――今さら冥王星を降格させるなんて納得できん! 子供の頃から慣れ親しんできたロマンを返してくれ!
という意見があるらしい。
もし、これが、この国の多数意見ならば――
実に困ったことである。
明治以来――
自然科学の精神は、未だ、この国に根付いていないことになる。
*
今週、チェコで開かれた国際天文学連合の総会で、
――以後、冥王星を惑星の列から外す。
との決議が採択された。
各種報道機関が伝えるところである。
天文学者たちの多数意見だ。
彼らの説明に耳を傾ければ、これが最も自然科学的な結論であることがわかる。
にもかかわらず、
――ロマンを返してくれ。
などという人がいる。
宇宙活劇のロマンのことらしい。
――冥王星といえば、太陽系の最果てだ。最果てには最果てのロマンがある。

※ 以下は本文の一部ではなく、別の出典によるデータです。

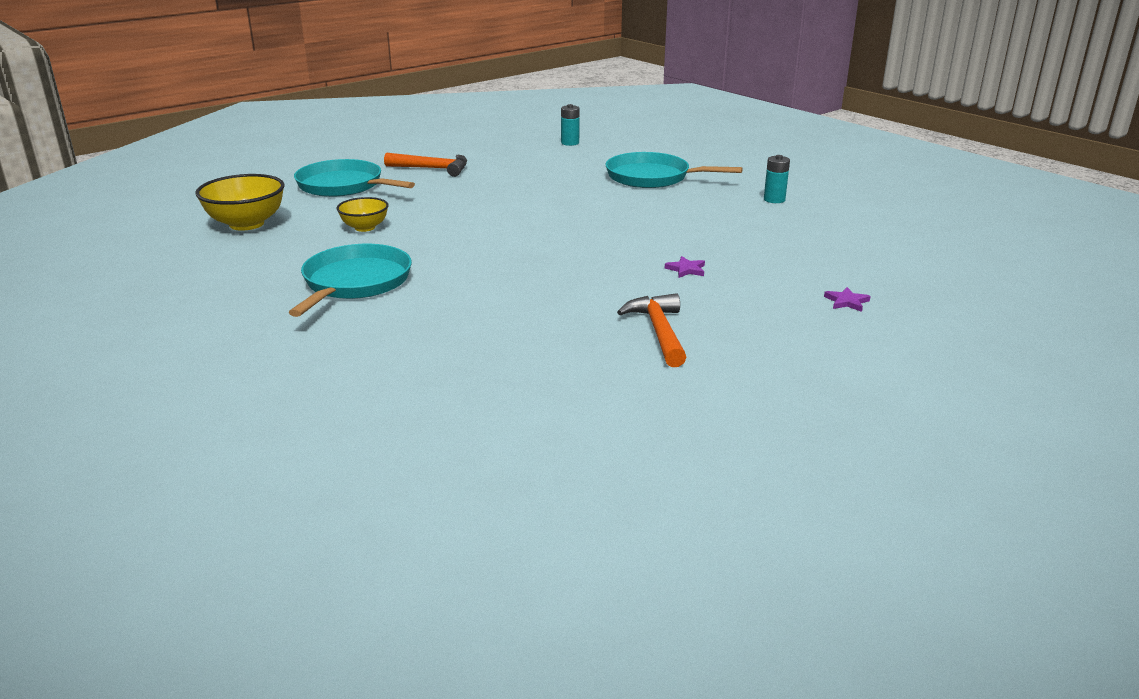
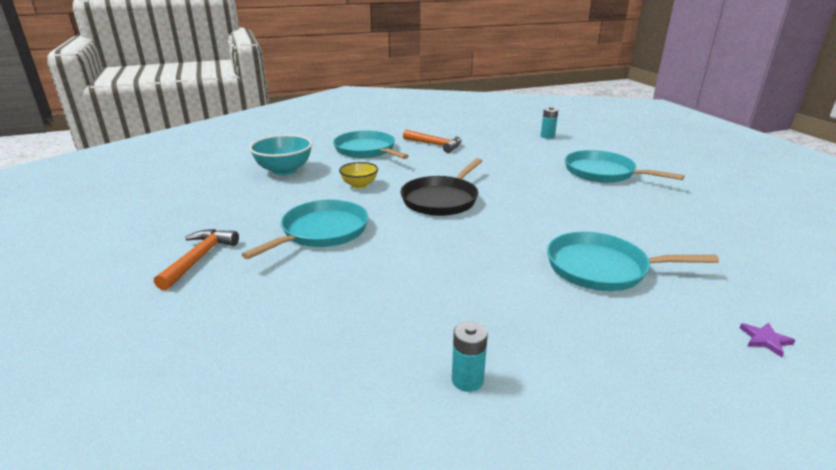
camera: 20 degrees right, 0 degrees up
(246, 224) = (284, 170): yellow bowl -> turquoise bowl
(479, 230) = (441, 199): none -> black pan
(659, 331) = (549, 336): orange hammer -> orange hammer (199, 258)
(686, 269) = (601, 268): purple star -> turquoise pan
(774, 199) = (709, 208): turquoise battery -> turquoise battery (467, 380)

そのロマンと冥王星とは容易に分かちがたい。
ということのようである。
が、できぬ相談だ。
そうやって宇宙活劇のロマンを取り戻したら――
今度は自然科学のロマンが失われる。
先人たちの偉業を書き換えていくのが、自然科学の醍醐味である。
宇宙活劇のロマンなら、作り直せばよい。
自然科学のロマンは、簡単には作り直せぬ。
あまりにも多くの人々に、あまりにも長い間、共有されてきたからだ。
自然科学の精神とは――
かかるロマンに最大限の敬意を払う意思でもある。